State Failure vs. State Collapse

November 24, 2006

A UN Security Council fact-finding mission has concluded its trip to Afghanistan and found that without sustained support the country may “slide back into conflict and a failed state again.”

If this statement is not a gross distortion of facts, then it certainly shows a profound misunderstanding of them. Despite its decidedly alarmist tone, the mission’s report paints a picture far prettier than reality: the reality that Afghanistan is already a failing state, and a state in conflict.

Despite the media and politicians’ rather open-minded approach to the use of terms “state failure” and “state collapse”, in serious scholarship and the literature on state failure and collapse, these phrases have precise and exacting meanings.

On last year’s Failed States Index (compiled by Fund for Peace and Foreign Policy magazine) Afghanistan ranked #10 out of a total of 146 countries.

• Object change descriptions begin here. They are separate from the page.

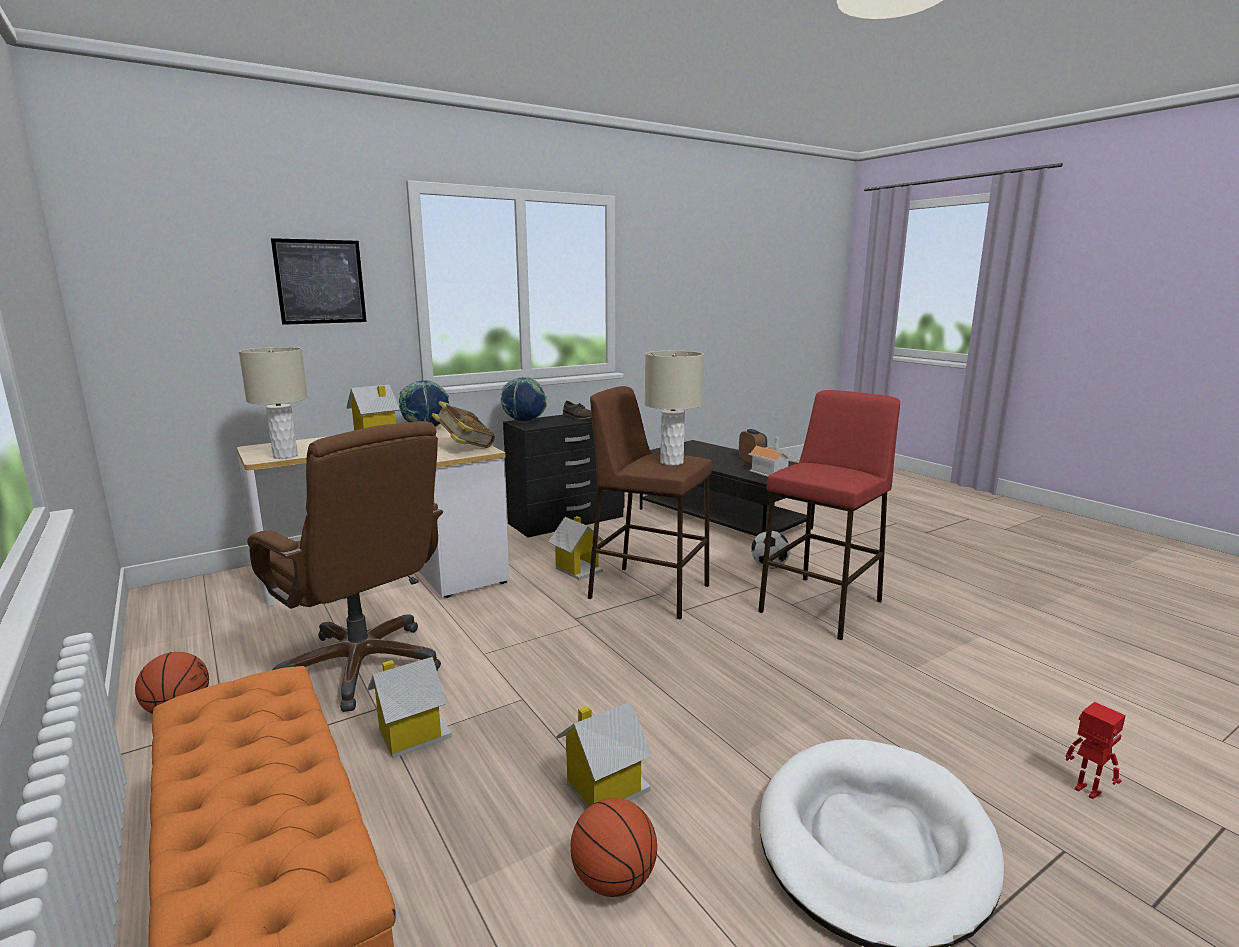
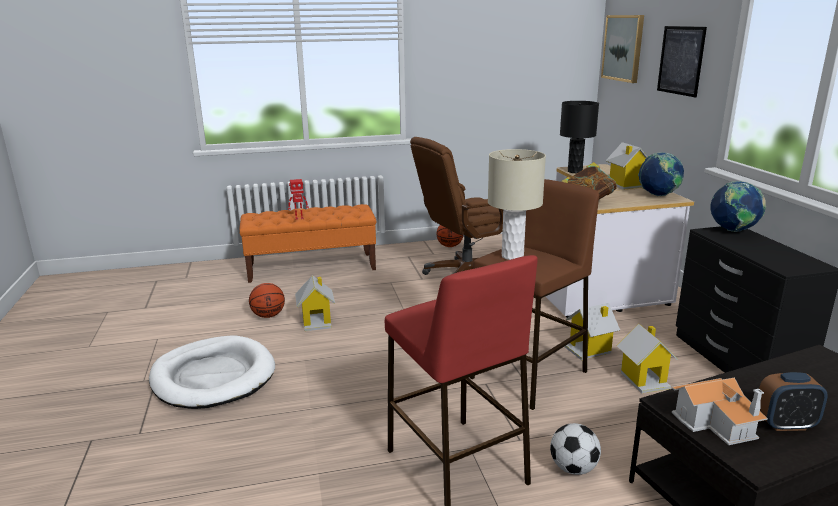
camera: 110 degrees right, 5 degrees up
(154, 271) = (623, 48): none -> picture
(285, 456) = (575, 171): beige table lamp -> black table lamp
(411, 735) = (394, 285): toy house -> toy house (644, 379)
(580, 417) = (774, 255): brown shoe -> none
(1086, 791) = (146, 473): toy robot -> toy robot (299, 218)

While the ranking was comprehensive and also included countries such as Norway at 146th place and the US at 128th place (clearly strong states), it does say something about Afghanistan at 10th place, in the same neighborhood as Liberia, Haiti, Somalia, and Guinea. (Read my “A Failing State in a State of Denial” on Pakistan’s surprising rank at 9th place ahead of Afghanistan published at South Asian portal That ranking placed Afghanistan among clearly failing states, and the fact that since the index’s release the situation has deteriorated should only move Afghanistan higher in the ladder of failing states.

The idea of the ranking of failing states and the progressivity of state failure should suggest a terminal stage of sorts. This terminal stage is when it is said that a state has collapsed -as was the case in Afghanistan in the early 1990s.

Perhaps what the UNSC mission had in mind was this -that without sustained (or increased) support from the international community, the state in Afghanistan may collapse, because it is already a failing state.